Instructions for the task.
The material below should be copied line for line, please, with pictures omitted.

+ + + + +

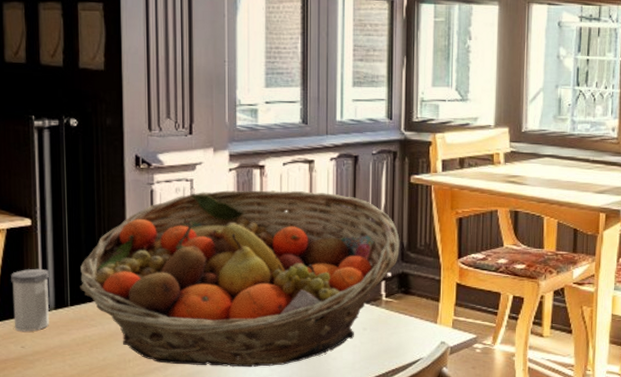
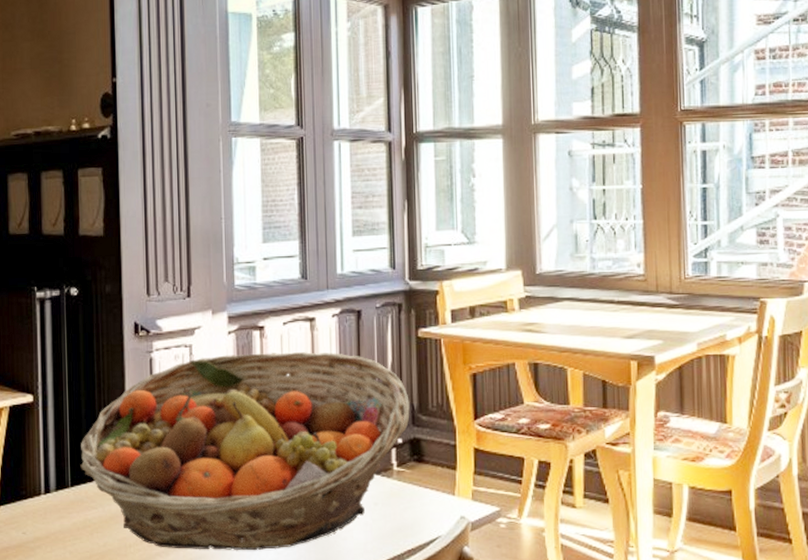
salt shaker: present [11,268,50,332] -> none [13,447,51,516]

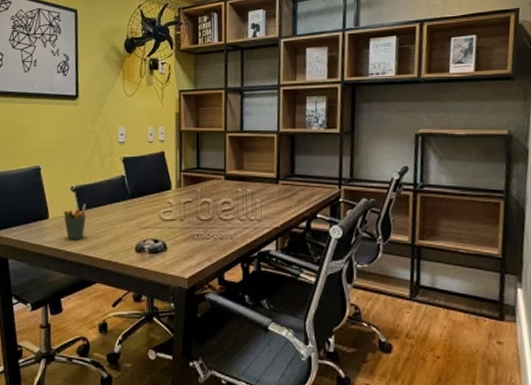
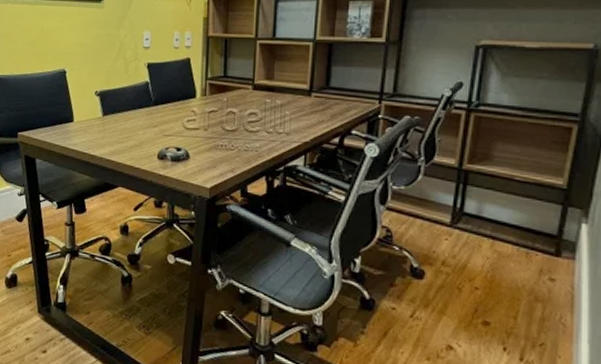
pen holder: present [63,204,86,240] -> none [87,109,110,144]

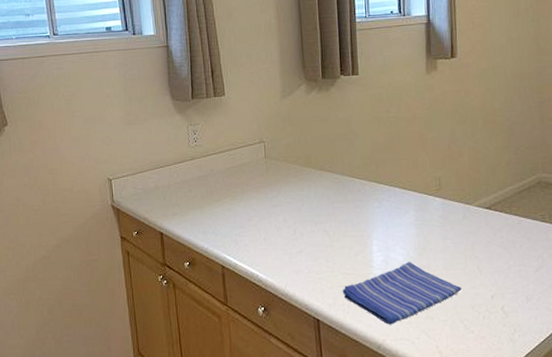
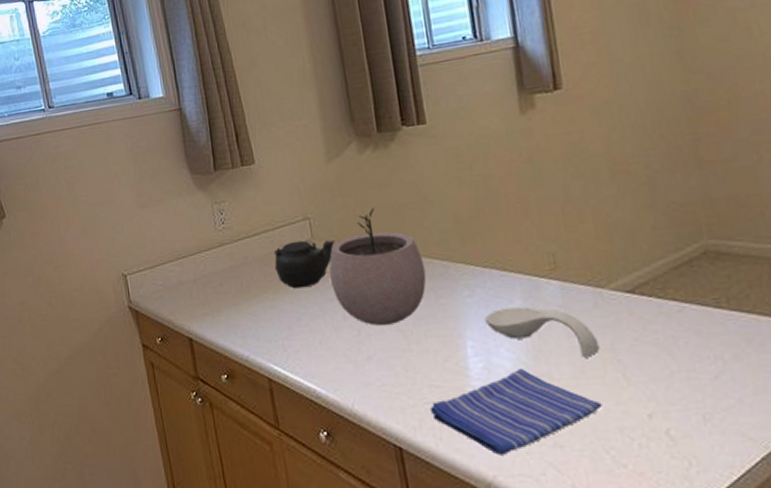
teapot: none [233,158,283,196] -> present [273,239,335,289]
plant pot: none [276,137,349,227] -> present [329,208,427,326]
spoon rest: none [387,216,464,254] -> present [484,307,600,357]

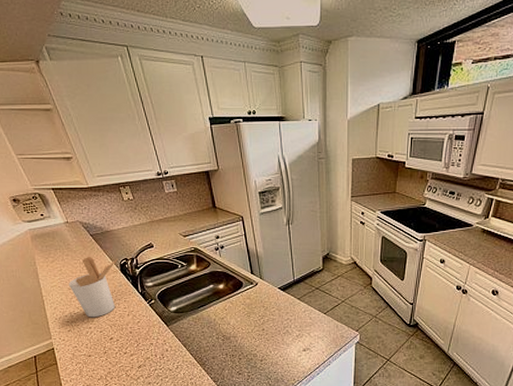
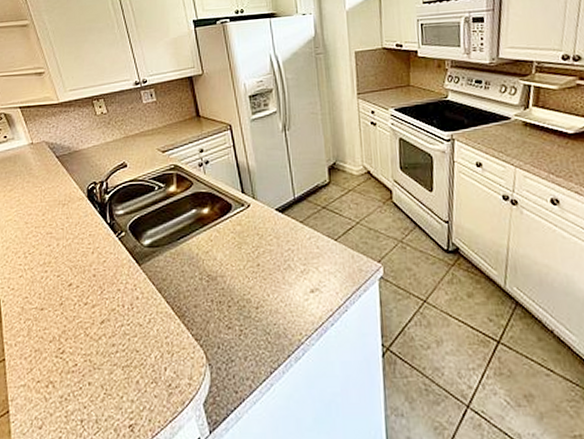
utensil holder: present [69,256,118,318] -> none [26,181,85,258]

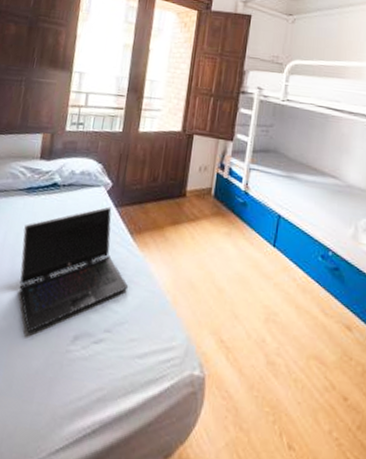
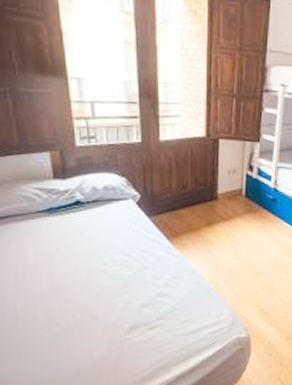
laptop computer: present [19,206,129,332] -> none [55,217,174,332]

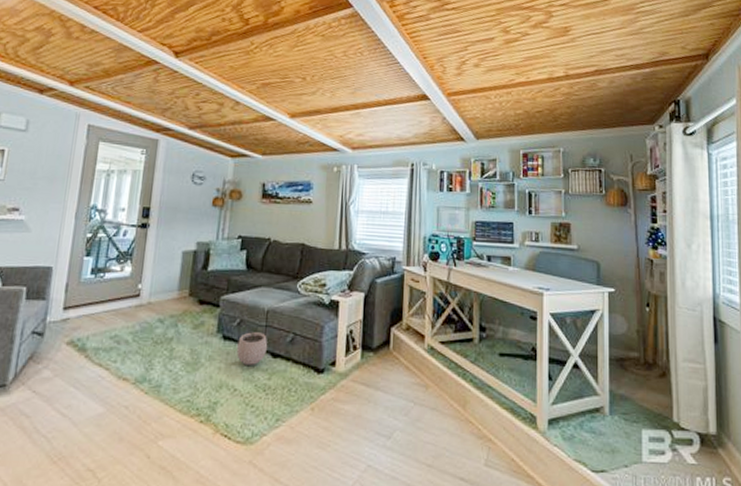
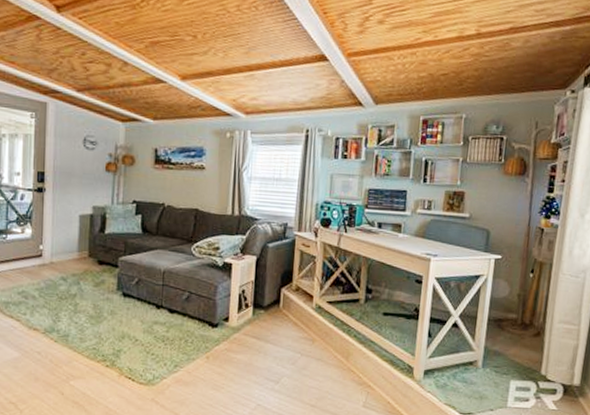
plant pot: present [237,326,268,365] -> none [136,285,165,319]

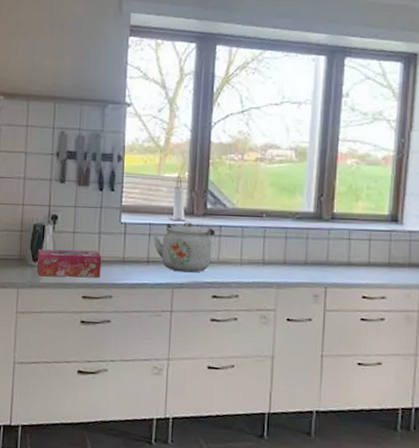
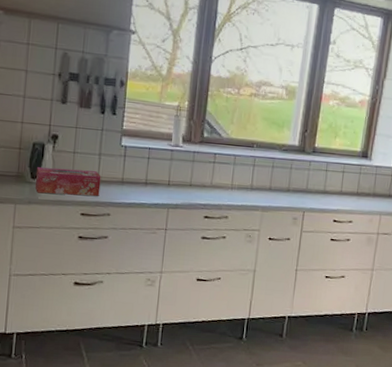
kettle: present [153,222,216,273] -> none [151,148,210,195]

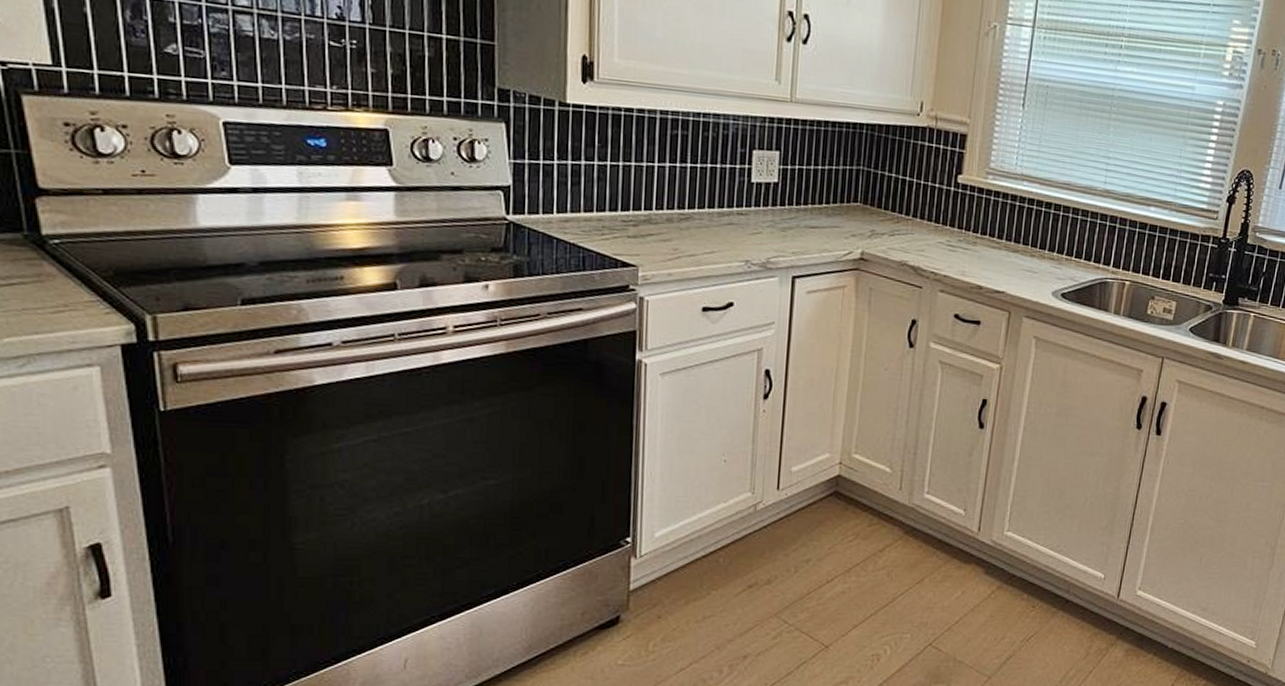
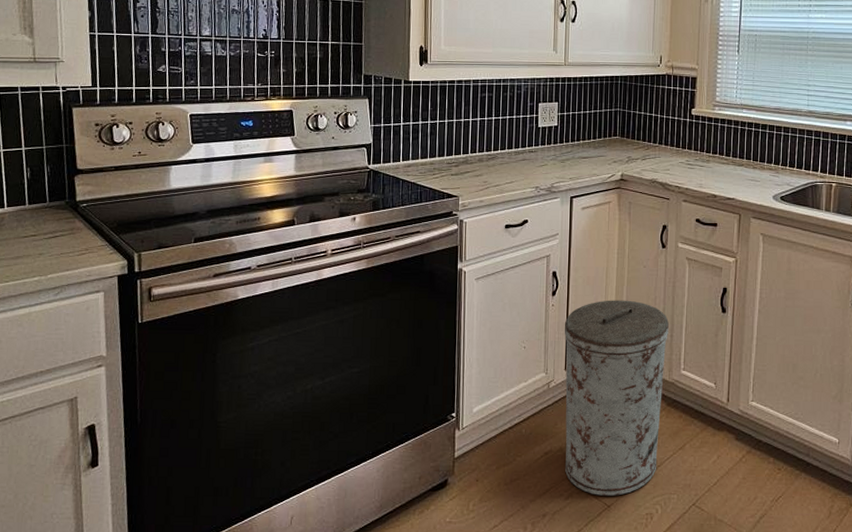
trash can: none [773,407,912,635] -> present [564,300,669,496]

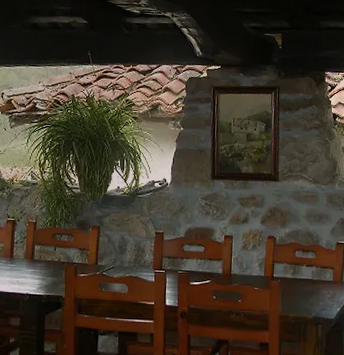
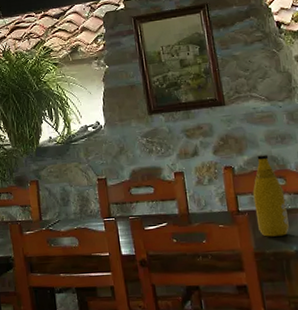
bottle: none [286,230,313,303] -> present [252,154,289,237]

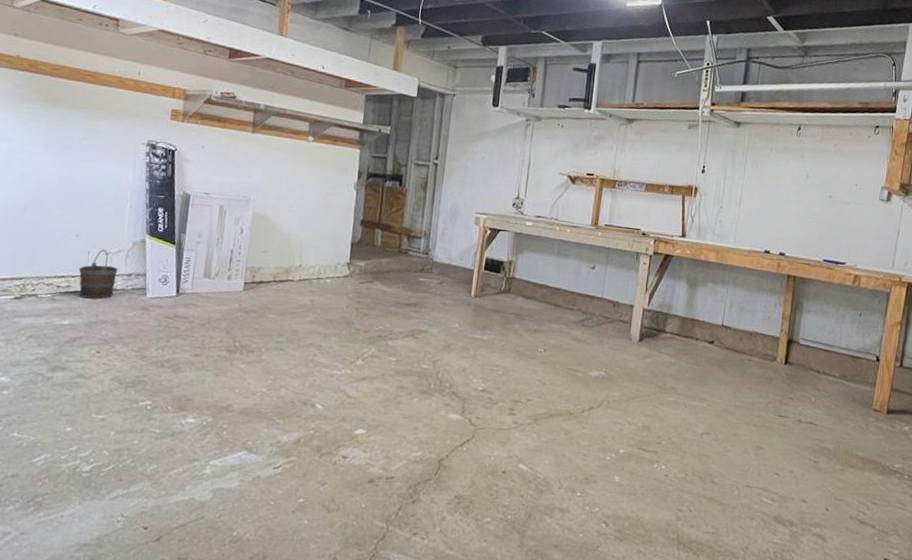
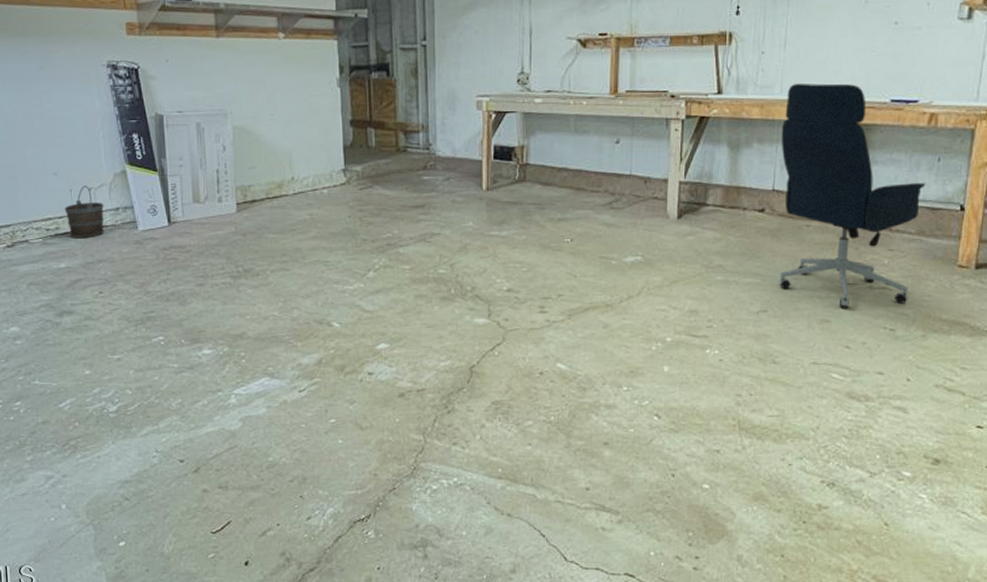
office chair: none [721,236,849,439] -> present [778,83,926,308]

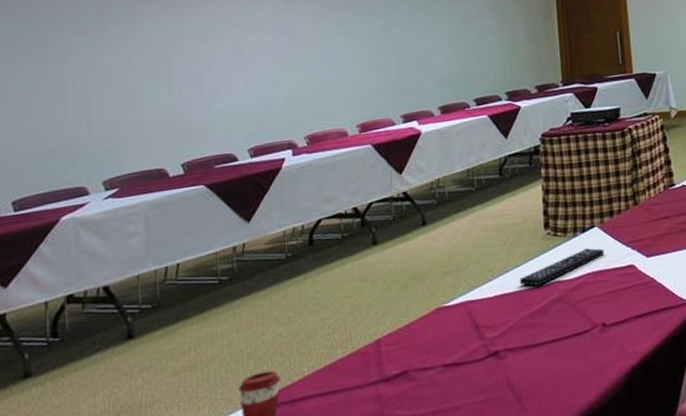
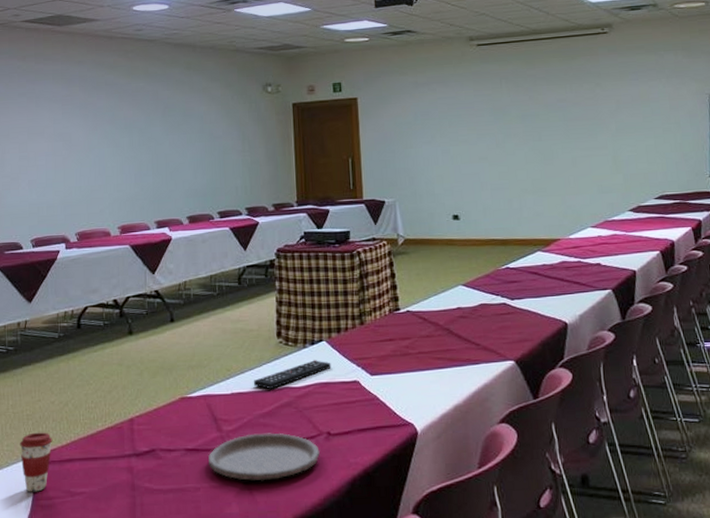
plate: none [469,331,595,390] -> present [207,432,320,481]

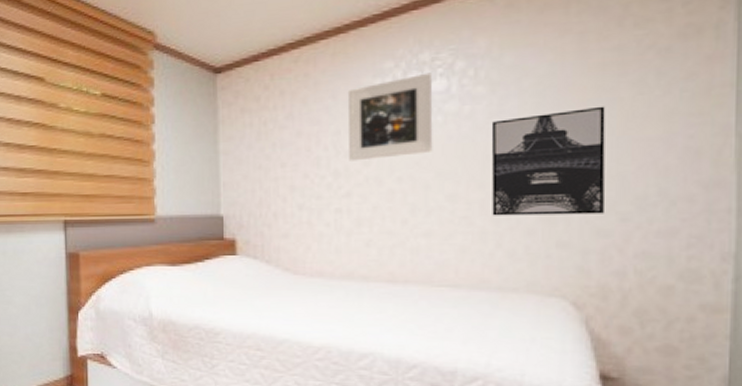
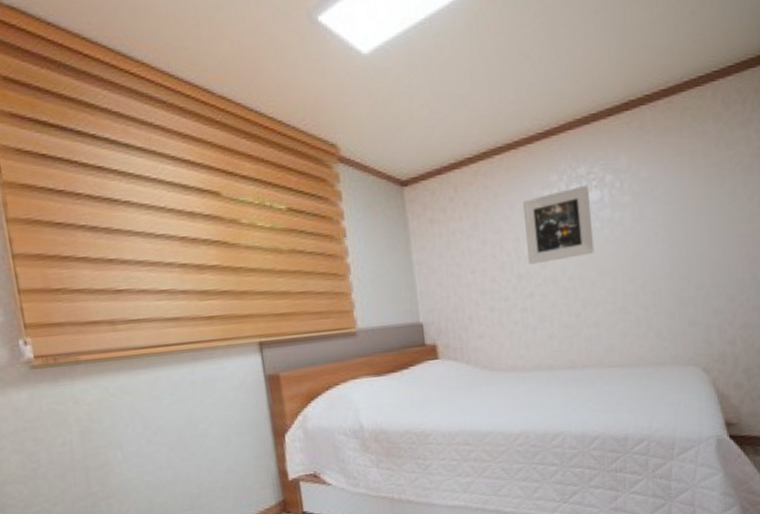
wall art: present [491,106,605,216] -> none [636,211,718,304]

+ + + + +

Written solution.
salt shaker: present [11,268,50,332] -> none [13,447,51,516]

pen holder: present [63,204,86,240] -> none [87,109,110,144]

teapot: none [233,158,283,196] -> present [273,239,335,289]
plant pot: none [276,137,349,227] -> present [329,208,427,326]
spoon rest: none [387,216,464,254] -> present [484,307,600,357]

utensil holder: present [69,256,118,318] -> none [26,181,85,258]

laptop computer: present [19,206,129,332] -> none [55,217,174,332]

plant pot: present [237,326,268,365] -> none [136,285,165,319]

kettle: present [153,222,216,273] -> none [151,148,210,195]

trash can: none [773,407,912,635] -> present [564,300,669,496]

bottle: none [286,230,313,303] -> present [252,154,289,237]

office chair: none [721,236,849,439] -> present [778,83,926,308]

plate: none [469,331,595,390] -> present [207,432,320,481]

wall art: present [491,106,605,216] -> none [636,211,718,304]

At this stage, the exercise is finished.